• RECORDS SUPPLIED:

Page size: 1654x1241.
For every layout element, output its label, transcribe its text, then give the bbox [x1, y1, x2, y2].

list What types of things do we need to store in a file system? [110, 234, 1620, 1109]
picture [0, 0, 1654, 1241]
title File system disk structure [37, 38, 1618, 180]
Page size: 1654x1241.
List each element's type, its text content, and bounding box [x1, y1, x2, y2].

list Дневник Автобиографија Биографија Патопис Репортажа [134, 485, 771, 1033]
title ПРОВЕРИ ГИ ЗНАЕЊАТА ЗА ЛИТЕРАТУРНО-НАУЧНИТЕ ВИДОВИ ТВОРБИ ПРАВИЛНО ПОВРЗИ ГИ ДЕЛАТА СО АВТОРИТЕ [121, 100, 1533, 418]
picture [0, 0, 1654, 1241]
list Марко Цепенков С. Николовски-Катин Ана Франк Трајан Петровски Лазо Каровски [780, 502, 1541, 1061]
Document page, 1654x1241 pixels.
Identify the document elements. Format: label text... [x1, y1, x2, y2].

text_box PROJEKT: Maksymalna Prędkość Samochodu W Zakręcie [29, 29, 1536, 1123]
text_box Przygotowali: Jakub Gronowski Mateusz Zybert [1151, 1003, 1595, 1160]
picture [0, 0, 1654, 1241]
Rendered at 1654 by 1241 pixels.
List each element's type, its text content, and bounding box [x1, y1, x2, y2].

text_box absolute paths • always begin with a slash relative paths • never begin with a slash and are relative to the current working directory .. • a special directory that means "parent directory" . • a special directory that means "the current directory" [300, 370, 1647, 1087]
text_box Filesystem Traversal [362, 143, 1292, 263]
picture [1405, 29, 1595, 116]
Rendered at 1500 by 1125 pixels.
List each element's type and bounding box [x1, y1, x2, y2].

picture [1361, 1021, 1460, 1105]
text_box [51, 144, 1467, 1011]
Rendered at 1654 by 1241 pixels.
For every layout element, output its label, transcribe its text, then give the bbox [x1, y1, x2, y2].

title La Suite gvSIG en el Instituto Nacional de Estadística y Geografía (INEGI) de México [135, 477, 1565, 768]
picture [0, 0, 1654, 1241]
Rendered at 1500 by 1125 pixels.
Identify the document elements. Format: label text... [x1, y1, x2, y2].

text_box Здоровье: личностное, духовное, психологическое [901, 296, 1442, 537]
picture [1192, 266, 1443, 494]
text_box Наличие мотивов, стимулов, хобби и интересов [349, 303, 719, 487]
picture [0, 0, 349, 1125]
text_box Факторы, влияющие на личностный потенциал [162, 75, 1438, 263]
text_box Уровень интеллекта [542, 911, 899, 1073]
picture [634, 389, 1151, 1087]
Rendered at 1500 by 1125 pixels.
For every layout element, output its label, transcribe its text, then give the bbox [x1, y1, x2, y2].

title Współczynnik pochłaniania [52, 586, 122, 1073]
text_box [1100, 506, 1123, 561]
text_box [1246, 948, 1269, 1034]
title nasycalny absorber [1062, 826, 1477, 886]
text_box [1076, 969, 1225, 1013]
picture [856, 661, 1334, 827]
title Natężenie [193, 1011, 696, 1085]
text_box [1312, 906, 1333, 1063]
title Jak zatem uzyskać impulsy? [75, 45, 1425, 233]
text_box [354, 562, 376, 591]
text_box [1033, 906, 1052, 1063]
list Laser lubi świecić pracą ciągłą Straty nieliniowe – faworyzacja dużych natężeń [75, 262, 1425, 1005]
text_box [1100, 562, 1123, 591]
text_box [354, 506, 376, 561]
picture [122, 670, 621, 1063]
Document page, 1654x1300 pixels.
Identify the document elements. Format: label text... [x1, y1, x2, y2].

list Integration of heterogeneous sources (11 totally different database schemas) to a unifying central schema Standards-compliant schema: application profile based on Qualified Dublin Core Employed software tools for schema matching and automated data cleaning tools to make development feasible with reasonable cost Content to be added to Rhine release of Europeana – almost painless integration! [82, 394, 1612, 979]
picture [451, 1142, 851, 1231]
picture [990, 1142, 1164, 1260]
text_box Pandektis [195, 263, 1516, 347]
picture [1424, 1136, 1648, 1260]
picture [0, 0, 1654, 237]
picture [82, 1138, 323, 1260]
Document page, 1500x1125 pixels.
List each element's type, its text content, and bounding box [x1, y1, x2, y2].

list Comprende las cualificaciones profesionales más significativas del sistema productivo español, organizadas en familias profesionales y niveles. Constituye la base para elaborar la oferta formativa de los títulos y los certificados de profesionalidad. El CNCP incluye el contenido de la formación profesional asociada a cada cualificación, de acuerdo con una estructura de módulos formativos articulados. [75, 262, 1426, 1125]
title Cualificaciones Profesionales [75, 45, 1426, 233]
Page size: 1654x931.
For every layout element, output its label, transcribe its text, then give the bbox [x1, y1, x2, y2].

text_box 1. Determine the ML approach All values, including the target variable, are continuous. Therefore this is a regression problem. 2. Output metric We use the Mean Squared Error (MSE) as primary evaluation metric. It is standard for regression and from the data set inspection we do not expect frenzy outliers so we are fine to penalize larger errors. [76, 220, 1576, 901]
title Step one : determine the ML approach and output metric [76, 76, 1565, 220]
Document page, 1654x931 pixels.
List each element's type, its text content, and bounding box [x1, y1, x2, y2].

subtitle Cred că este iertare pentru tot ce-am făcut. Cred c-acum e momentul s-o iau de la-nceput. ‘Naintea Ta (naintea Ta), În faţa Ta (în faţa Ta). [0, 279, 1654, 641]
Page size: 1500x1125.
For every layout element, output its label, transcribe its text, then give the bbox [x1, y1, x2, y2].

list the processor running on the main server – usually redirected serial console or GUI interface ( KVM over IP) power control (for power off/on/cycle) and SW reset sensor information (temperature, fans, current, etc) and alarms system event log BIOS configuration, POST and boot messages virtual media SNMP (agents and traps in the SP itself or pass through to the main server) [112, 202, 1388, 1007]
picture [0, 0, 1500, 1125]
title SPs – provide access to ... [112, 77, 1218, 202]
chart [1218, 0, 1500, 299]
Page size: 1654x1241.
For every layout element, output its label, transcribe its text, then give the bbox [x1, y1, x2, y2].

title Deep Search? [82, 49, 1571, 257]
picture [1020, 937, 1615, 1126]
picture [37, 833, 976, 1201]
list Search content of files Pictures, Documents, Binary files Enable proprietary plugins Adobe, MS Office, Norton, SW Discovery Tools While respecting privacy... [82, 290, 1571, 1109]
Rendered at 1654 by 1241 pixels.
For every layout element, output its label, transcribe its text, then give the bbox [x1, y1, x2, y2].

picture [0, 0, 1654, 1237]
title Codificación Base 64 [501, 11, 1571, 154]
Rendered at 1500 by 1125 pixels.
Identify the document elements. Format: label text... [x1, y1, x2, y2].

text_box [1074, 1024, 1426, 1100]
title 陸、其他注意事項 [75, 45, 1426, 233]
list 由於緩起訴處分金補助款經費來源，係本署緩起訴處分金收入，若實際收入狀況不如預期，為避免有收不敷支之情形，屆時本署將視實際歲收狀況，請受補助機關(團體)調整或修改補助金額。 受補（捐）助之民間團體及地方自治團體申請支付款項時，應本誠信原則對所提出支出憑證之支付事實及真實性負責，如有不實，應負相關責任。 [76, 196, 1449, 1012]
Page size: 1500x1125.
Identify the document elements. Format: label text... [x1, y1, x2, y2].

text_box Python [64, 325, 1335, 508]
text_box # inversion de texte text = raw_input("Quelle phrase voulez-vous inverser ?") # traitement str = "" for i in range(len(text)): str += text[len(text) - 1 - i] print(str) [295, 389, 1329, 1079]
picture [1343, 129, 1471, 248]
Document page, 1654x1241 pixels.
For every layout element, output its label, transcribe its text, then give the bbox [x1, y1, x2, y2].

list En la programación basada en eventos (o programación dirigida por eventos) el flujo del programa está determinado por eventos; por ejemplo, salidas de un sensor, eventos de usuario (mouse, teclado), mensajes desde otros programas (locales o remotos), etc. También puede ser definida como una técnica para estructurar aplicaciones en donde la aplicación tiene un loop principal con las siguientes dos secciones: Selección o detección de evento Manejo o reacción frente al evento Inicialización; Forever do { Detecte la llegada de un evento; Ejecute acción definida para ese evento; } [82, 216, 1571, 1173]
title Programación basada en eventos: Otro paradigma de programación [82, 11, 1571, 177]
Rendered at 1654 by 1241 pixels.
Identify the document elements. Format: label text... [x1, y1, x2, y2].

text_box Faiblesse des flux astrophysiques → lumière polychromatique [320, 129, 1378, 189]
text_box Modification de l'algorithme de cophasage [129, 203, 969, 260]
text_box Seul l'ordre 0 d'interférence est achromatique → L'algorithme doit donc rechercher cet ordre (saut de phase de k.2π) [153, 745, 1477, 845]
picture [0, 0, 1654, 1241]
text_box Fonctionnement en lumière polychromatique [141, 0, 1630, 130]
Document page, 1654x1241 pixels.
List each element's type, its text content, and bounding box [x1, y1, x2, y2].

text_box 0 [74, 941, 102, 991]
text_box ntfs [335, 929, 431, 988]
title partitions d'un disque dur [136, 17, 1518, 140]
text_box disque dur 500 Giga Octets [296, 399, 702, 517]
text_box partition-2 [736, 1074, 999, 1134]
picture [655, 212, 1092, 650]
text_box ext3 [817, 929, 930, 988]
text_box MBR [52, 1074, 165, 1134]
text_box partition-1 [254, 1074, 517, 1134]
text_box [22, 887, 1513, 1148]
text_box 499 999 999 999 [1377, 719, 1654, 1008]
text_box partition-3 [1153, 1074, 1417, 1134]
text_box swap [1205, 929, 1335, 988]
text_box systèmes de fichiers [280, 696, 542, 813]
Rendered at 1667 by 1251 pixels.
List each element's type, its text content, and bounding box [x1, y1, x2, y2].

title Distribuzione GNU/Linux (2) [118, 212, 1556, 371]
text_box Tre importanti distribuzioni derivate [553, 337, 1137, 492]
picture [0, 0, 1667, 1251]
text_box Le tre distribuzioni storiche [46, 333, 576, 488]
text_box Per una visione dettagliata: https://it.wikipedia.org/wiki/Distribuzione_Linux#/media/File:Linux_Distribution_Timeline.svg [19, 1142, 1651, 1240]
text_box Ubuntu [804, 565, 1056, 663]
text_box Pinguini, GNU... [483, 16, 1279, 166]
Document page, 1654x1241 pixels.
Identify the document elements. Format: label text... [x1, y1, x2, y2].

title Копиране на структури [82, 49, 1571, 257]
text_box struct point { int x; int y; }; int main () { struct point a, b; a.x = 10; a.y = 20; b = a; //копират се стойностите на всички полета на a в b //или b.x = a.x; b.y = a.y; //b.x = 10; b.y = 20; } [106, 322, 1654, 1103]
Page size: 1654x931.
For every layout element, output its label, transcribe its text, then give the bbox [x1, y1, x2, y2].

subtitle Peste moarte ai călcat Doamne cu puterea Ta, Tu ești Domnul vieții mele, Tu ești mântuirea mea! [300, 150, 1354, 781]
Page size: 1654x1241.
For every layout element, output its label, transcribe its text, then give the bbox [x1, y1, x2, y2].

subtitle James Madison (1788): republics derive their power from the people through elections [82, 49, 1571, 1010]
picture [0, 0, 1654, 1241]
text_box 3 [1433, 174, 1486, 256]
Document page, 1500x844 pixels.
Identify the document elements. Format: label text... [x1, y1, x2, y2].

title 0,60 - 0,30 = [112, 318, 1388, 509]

• WRITTEN PROBLEM:
Can you copy out the listing lines verbatim, starting at the line containing "Document page, 1500x1125 pixels." and ending at the line containing "title Step one", with both of those lines included?

• ANSWER:
Document page, 1500x1125 pixels.
List each element's type, its text content, and bounding box [x1, y1, x2, y2].

list Comprende las cualificaciones profesionales más significativas del sistema productivo español, organizadas en familias profesionales y niveles. Constituye la base para elaborar la oferta formativa de los títulos y los certificados de profesionalidad. El CNCP incluye el contenido de la formación profesional asociada a cada cualificación, de acuerdo con una estructura de módulos formativos articulados. [75, 262, 1426, 1125]
title Cualificaciones Profesionales [75, 45, 1426, 233]
Page size: 1654x931.
For every layout element, output its label, transcribe its text, then give the bbox [x1, y1, x2, y2].

text_box 1. Determine the ML approach All values, including the target variable, are continuous. Therefore this is a regression problem. 2. Output metric We use the Mean Squared Error (MSE) as primary evaluation metric. It is standard for regression and from the data set inspection we do not expect frenzy outliers so we are fine to penalize larger errors. [76, 220, 1576, 901]
title Step one : determine the ML approach and output metric [76, 76, 1565, 220]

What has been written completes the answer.